Perché i sociologi studiano la religione? Per secoli, il genere umano ha cercato di comprendere e spiegare il significato della vita. Molti filosofi credono che questa contemplazione e il desiderio di comprendere il nostro posto nell’universo siano ciò che differenzia l’umanità dalle altre specie. La religione, in una forma o nell’altra, è stata trovata in tutte le società umane da quando queste apparvero per la prima volta. Gli scavi archeologici hanno rivelato oggetti rituali, luoghi di sepoltura cerimoniali e altri manufatti creati appositamente per assolvere a queste funzioni. I conflitti sociali e persino le guerre sono spesso il risultato di dispute religiose. Tappa fondamentale per capire una cultura, i sociologi devono studiare la sua religione.

Che cos’è la religione?

Il sociologo pionieristico Emile Durkheim le definì inizialmente come “things that surpass the limits of our knowledge”, tradotto, “cose ​​che superano i limiti della nostra conoscenza“. Ma, continuando a problematizzarne la definizione, egli ne parlò come di “un sistema unificato di credenze e pratiche relative alle cose sacre, vale a dire delle credenze e pratiche che uniscono in un’unica comunità morale, chiamata chiesa, tutti coloro che vi aderiscono” (1915). Alcune persone associano la religione con i luoghi di culto (una sinagoga o una chiesa), altri con una pratica (confessione o meditazione), e altri ancora con un concetto che guida la loro vita quotidiana (come il dharma o il peccato). Ma tutti possono essere d’accordo sul fatto che la religione è un sistema di credenze, valori e pratiche riguardanti ciò che una persona considera sacra o considera essere spiritualmente significativa. La religione può anche servire da filtro per esaminare altre questioni e altri componenti di una cultura. Ad esempio, dopo gli attacchi terroristici dell’11 settembre 2001, è diventato importante per gli insegnanti, i leader della chiesa e i media educare gli americani sull’Islam per prevenire gli stereotipi e promuovere la tolleranza religiosa. Strumenti e metodi sociologici – come surveys, polls, interviste e analisi di dati storici – possono essere applicati allo studio della religione di una cultura per aiutarci a capire meglio il ruolo che ha nella vita delle persone e il modo in cui influenza la società.

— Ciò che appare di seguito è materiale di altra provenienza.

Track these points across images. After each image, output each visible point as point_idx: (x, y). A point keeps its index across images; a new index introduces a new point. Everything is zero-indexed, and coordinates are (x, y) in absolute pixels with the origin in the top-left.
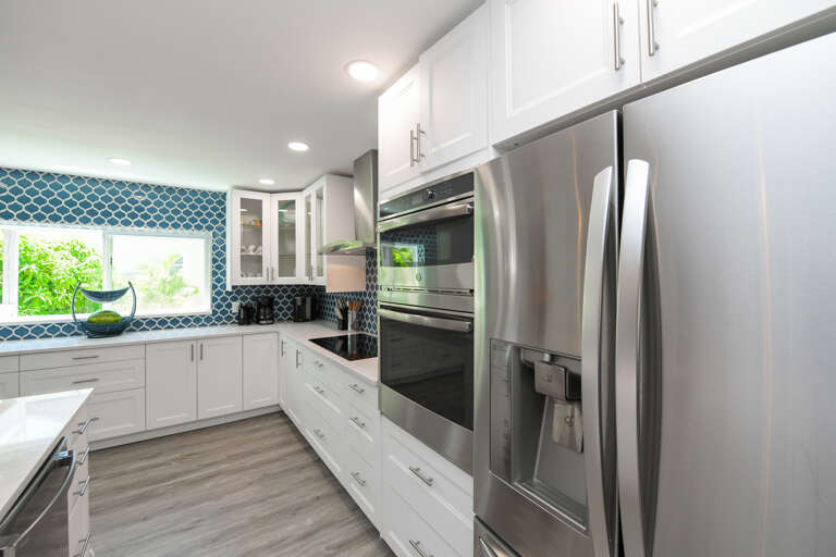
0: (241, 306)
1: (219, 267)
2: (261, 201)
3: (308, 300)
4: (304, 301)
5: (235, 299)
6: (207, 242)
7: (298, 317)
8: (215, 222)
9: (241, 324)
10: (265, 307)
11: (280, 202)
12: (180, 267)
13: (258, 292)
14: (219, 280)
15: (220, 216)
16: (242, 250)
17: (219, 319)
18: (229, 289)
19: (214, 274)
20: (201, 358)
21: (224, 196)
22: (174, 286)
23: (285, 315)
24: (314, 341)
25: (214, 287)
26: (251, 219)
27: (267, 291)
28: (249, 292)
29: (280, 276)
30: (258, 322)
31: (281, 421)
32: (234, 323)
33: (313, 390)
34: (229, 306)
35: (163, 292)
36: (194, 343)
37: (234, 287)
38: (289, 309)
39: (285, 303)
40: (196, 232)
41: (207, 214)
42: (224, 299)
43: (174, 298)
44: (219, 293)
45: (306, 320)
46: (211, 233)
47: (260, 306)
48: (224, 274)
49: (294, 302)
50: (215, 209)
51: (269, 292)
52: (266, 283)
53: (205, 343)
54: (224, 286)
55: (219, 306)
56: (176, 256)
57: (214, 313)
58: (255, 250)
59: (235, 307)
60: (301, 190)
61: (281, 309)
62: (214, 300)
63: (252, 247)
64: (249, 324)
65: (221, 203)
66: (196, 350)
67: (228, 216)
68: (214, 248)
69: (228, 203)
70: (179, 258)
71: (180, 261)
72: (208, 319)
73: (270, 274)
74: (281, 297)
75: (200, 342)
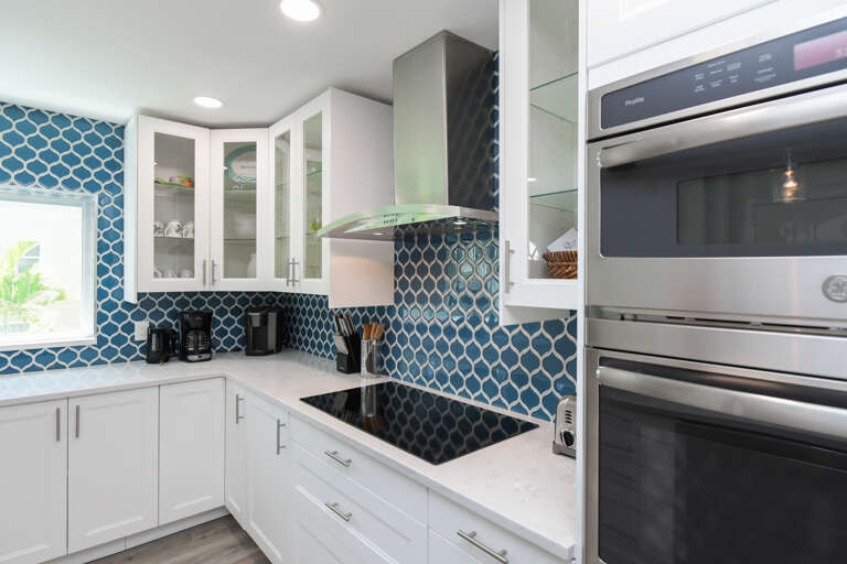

L’approccio sociologico alla religione

Dal religio latino (rispetto per ciò che è sacro) e religare (per legare, nel senso di un obbligo), il termine religione descrive vari sistemi di credenze e pratiche riguardanti ciò che le persone determinano essere sacro o spirituale. Nel corso della storia, e nelle società di tutto il mondo, i leader hanno usato narrazioni religiose, simboli e tradizioni nel tentativo di dare più senso alla vita e comprendere la realtà. Le forme religiose della concezione del mondo si trovano in ogni cultura conosciuta, e di solito vengono praticate in pubblico da un gruppo. La pratica della religione può includere feste di ogni tipo, Dio o dei, matrimonio e servizi funebri, musica e arte, meditazione o iniziazione, sacrificio o servizio, e altri aspetti della cultura. Mentre alcune persone pensano che la religione sia qualcosa di individuale – perché le credenze religiose possono essere altamente personali – la religione è soprattutto un’istituzione sociale. Gli scienziati sociali riconoscono che la religione esiste come un insieme organizzato e integrato di convinzioni, comportamenti e norme centrati sui bisogni e sui valori sociali di base. Quindi, la religione è un universale culturale che si trova in tutti i gruppi sociali. Infatti, ad esempio, in ogni cultura i riti funebri sono sempre praticati in qualche modo, con qualche differenza certo, ma al contempo è possibile notare degli elementi comuni con altre manifestazioni rituali. Nonostante le differenze, quindi, ci sono elementi comuni in una cerimonia che segna la morte di una persona. L’annuncio della morte, la cura del defunto, la disposizione e la cerimonia sono le fasi fondamentali del rituale, cioè l’elemento su cui si sviluppano, nella pratica, le religioni.

Esperienza, credenza e rituale

Nello studio della religione, i sociologi distinguono tra ciò che chiamano esperienza, credenze e rituali.

  • L’esperienza religiosa si riferisce alla convinzione o alla sensazione con la quale ci si sente connessi all’entità trascendente, ossia il “divino”. Questo tipo di comunione e comunicazione può essere sperimentato quando le persone pregano o meditano insieme, cioè quando entrano in uno stato di effervescenza collettiva;
  • Le credenze religiose invece, sono idee specifiche che i membri di una particolare fede ritengono essere veri, come quella in cui Gesù Cristo è il figlio di Dio o la reincarnazione. Un altro esempio, più ampio, di credenza religiosa è quello dell’adesione, da parte delle religioni, a certe storie della creazione del mondo, quindi i cosiddetti “miti fondativi”;
  • Infine, i rituali religiosi sono considerati come comportamenti o pratiche richiesti o previsti dai membri di un particolare gruppo, come bar mitzvah o la confessione (Barkan e Greenwood 2003).